== Dataset extract ==
****

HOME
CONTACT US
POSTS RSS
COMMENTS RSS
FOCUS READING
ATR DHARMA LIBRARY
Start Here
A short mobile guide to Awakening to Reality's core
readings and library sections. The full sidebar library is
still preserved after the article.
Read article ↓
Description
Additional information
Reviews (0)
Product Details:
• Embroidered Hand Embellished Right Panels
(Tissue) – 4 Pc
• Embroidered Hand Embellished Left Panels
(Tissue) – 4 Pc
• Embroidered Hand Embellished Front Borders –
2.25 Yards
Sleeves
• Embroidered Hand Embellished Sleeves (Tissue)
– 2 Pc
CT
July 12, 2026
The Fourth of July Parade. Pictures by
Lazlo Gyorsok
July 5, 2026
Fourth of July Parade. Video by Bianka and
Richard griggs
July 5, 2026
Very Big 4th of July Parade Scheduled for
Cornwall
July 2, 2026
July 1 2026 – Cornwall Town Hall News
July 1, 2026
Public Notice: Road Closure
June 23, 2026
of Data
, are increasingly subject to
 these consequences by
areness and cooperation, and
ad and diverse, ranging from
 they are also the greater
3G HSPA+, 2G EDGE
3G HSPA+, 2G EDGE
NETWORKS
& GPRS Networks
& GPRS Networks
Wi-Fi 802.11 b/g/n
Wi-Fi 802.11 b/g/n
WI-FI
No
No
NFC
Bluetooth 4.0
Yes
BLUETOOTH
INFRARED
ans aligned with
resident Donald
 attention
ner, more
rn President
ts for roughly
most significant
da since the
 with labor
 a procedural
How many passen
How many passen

****

== Work request ==
From the material above, return every line that contains "Cornwall".

== Worked solution ==
Cornwall
July 1 2026 – Cornwall Town Hall News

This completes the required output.